History (Requests History)
--------------------------

Old way

.. code:: python

   from genai.credentials import Credentials
   from genai.metadata import Metadata
   from genai.schemas.history_params import HistoryParams


   metadata = Metadata(Credentials.from_env())
   params = HistoryParams(
       limit=8,
       offset=0,
       status="SUCCESS",
       origin="API",
   )

   history_response = metadata.get_history(params)

New way:

.. code:: python

   from genai import Client, Credentials
   from genai.request import RequestStatus, RequestRetrieveOriginParameter

   client = Client(credentials=Credentials.from_env())

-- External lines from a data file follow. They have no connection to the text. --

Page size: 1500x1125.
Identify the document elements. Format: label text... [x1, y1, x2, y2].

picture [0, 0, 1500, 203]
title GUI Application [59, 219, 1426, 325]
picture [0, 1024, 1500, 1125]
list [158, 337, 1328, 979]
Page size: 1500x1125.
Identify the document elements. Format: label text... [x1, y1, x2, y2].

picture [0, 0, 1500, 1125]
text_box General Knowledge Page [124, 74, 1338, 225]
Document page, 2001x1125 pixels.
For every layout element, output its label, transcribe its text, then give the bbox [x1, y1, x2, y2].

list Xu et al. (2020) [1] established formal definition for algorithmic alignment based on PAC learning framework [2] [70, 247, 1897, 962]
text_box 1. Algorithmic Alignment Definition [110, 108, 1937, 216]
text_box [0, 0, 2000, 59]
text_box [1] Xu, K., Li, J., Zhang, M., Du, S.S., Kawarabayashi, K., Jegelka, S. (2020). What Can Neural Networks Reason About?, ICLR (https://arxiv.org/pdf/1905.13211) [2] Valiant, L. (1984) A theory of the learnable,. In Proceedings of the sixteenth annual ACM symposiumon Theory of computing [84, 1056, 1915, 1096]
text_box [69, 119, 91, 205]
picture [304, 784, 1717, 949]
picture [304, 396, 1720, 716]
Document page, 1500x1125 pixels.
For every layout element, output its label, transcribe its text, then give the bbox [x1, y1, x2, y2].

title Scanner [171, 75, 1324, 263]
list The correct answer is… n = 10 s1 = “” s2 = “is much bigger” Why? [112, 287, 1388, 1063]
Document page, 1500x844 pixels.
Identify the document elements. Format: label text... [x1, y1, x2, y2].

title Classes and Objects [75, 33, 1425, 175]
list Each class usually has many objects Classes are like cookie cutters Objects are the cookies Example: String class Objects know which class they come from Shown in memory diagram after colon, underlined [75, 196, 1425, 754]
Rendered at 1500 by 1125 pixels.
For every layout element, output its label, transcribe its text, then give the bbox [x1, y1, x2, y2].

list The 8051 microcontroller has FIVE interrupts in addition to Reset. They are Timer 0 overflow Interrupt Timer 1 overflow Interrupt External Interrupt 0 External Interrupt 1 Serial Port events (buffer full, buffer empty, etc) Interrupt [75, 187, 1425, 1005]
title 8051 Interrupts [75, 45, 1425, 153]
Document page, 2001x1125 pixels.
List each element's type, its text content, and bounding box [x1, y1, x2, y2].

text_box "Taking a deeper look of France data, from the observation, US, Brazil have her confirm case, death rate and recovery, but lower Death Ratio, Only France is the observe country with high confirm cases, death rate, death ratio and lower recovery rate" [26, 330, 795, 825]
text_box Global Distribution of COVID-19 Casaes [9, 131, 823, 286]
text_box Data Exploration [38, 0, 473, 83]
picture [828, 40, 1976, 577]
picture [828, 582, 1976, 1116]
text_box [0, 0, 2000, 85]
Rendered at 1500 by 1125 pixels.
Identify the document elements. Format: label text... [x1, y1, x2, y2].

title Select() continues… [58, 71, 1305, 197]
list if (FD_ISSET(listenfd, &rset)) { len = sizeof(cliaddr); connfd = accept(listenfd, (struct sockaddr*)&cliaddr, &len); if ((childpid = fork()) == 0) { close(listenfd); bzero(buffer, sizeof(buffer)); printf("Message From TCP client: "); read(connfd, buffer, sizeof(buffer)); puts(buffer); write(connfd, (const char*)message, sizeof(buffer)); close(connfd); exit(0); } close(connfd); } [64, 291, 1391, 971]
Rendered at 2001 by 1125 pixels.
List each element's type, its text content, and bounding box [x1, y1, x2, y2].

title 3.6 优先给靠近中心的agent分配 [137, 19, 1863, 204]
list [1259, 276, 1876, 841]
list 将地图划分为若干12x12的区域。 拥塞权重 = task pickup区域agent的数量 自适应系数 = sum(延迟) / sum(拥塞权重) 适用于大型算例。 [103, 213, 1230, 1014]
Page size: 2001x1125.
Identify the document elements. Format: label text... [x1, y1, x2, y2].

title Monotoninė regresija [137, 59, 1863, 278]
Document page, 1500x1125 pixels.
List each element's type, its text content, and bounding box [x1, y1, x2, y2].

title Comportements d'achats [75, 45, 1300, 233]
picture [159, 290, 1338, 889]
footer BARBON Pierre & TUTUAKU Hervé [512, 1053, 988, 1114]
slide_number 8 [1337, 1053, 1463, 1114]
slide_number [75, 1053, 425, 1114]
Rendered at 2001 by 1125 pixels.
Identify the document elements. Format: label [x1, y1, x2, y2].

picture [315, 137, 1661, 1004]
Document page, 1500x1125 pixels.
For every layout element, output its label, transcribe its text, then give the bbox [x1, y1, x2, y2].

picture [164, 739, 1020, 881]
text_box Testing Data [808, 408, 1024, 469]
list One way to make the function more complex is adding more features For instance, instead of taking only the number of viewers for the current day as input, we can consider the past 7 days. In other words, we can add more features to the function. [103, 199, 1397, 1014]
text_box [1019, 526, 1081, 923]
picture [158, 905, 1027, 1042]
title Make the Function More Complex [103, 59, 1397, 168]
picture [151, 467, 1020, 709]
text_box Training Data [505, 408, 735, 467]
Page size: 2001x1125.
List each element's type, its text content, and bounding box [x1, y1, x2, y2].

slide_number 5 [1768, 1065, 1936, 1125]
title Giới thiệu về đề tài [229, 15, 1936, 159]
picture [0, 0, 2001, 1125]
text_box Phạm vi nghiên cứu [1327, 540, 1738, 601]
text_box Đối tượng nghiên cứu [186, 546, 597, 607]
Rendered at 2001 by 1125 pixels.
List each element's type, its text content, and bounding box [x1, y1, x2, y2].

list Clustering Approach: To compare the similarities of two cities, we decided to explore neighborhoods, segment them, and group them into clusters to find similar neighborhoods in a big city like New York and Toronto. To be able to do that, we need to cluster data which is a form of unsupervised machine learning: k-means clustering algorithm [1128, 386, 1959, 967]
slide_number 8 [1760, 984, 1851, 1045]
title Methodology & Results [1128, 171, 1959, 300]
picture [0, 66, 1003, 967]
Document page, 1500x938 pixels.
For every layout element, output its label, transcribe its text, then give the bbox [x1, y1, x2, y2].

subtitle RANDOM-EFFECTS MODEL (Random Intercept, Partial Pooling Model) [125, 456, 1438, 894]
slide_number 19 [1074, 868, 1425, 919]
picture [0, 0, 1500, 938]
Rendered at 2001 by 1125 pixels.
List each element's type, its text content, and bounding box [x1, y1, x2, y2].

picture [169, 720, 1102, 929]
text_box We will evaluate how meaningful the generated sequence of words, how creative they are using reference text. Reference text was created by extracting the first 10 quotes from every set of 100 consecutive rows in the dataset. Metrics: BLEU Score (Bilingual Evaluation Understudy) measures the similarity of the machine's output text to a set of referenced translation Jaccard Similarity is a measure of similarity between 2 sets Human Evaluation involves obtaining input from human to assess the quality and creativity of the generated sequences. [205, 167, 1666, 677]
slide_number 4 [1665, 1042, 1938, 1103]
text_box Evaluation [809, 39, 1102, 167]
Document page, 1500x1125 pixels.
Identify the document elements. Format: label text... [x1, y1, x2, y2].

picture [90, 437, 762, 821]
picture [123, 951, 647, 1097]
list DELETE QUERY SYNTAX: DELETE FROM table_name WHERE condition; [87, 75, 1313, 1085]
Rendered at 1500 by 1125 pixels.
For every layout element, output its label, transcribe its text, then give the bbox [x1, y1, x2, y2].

   history_response = client.request.list(
       limit=8,
       offset=0,
       status=RequestStatus.SUCCESS,  # or status="success"
       origin=RequestRetrieveOriginParameter.API,  # or origin="api"
   )

Notes

- ``status``, ``origin`` and endpoint ``enums`` are changing from ``SCREAMING_SNAKE_CASE`` to ``snake_case`` (e.g. ``SUCCESS`` -> ``success``). Feel free to use prepared Python enums.
- By default, all origins are now returned (as opposed to generate only in v1).
- Response object now includes ``version`` field describing major and minor version of API used when the request was created.
- Requests made under v1 as well as v2 are returned (while v1/requests endpoint returns only v1 requests).


Extensions
--------------------------

Notes

- ``PandasExtension`` was removed, because the functionality was replaced by API's prompt templates.
- Third party extensions were updated to work with latest versions of the libraries
- If you were using local models through a ``LocalLLMServer``, you may need to adjust them to the new parameter and return types.